Ketika anak memiliki masalah atau menghadapi sebuah kegagalan dalam melakukan sesuatu, orang tua sering kali tanpa sadar justru mengeluarkan kata-kata yang justru menambah tekanan pada anak seperti “Makanya, lain kali belajarnya harus lebih sungguh-sungguh agar hasil ujiannya bisa lebih bagus.” Sebenarnya dibalik tindakan ini, orang tua berusaha untuk menanamkan bahwa di balik sebuah kegagalan atau masalah, terdapat banyak hal dan hikmah yang dapat dipelajari oleh anak. Penting untuk orang tua juga memberikan pemahaman kepada anak bahwa masalah dan kegagalan tidak selamanya buruk. Kegagalan dan masalah hadir agar kedepannya kita dapat menjadi lebih baik lagi.

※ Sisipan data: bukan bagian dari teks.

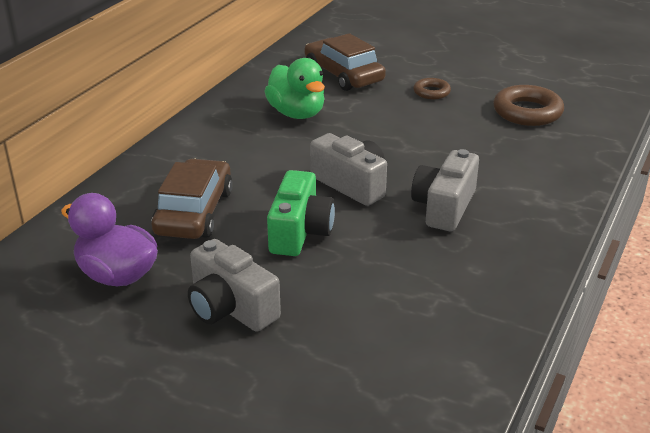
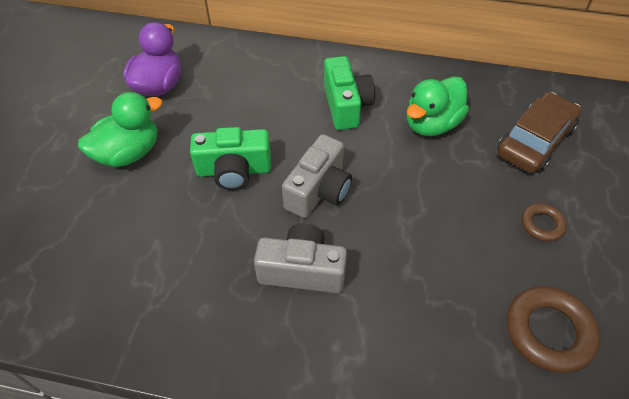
camera: 75 degrees right, 20 degrees up
brown car [152,159,233,239] -> none
grey camera [188,239,281,332] -> green duck [78,92,162,167]
none -> green camera [324,56,375,130]

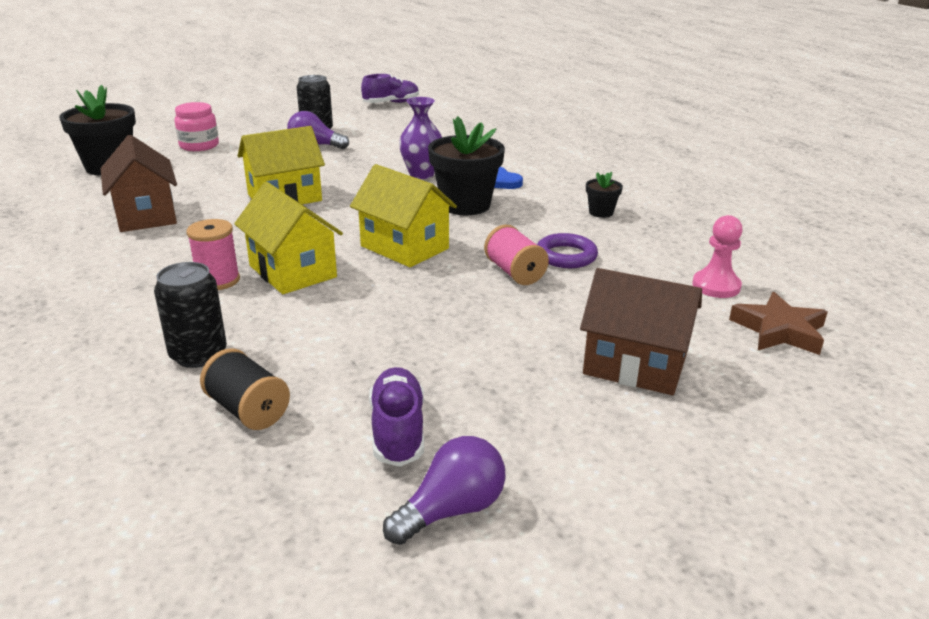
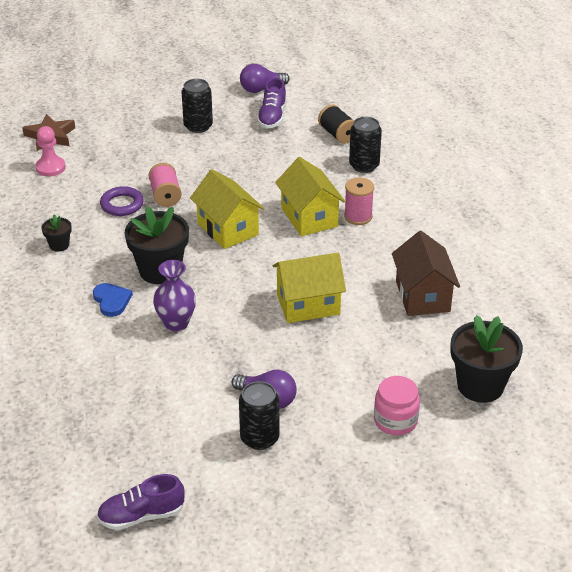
camera: 165 degrees left, 10 degrees up
brown house [580,268,702,395] -> none
none -> black can [182,79,213,133]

Juga ketika anak mengalami masalah dan kegagalan, penting untuk orang tua tidak ikut panik. Cobalah mengamati bagaimana anak menghadapi masalah dan kegagalannya, dan biarkan anak mencoba mencari solusi secara mandiri terlebih dahulu walaupun anak tidak bisa mengatasi masalahnya dengan sempurna, sebelum orang tua terjun menolong anak.
- Delegasikan tugas kepada anak.
Ketika orang tua mempercayakan anak untuk mengerjakan sesuatu, hal ini dapat memupuk kepercayaan diri pada anak, sehingga anak merasa dapat melakukan sesuatu dengan mandiri dan dipercaya oleh orang tua untuk melakukan yang terbaik. Orang tua dapat mencoba hal-hal sederhana misalnya menugaskan anak untuk mencuci piring, gelas dan alat makan plastik yang tidak berbahaya bagi anak.
- Mau mendengarkan anak dan memberikan kepercayaan.
Orang tua dapat mencoba untuk menanyakan kepada anak apa yang anak ingin lakukan dan apa yang dia mau. Ketika keinginan anak tidak sejalan dengan orang tua, jangan langsung melarang anak. Tetapi biasakan diri untuk menanyakan alasan pilihan anak agar anak merasa pendapatnya juga berharga di mata orang tua. Setelah itu memberikan pro dan kontra dari pilihan tersebut. Proses ini akan membiasakan anak untuk selalu mempertimbangkan dengan baik sebelum membuat suatu keputusan. Kemampuan ini akan sangat membantu anak kedepannya saat beranjak dewasa.
Apabila orang tua membutuhkan input lebih jauh untuk mengembangkan dan menghadapi anak tanpa bersikap over parenting, dapat mempertimbangkan untuk menggunakan jasa psikolog dan konselor yang berpengalaman.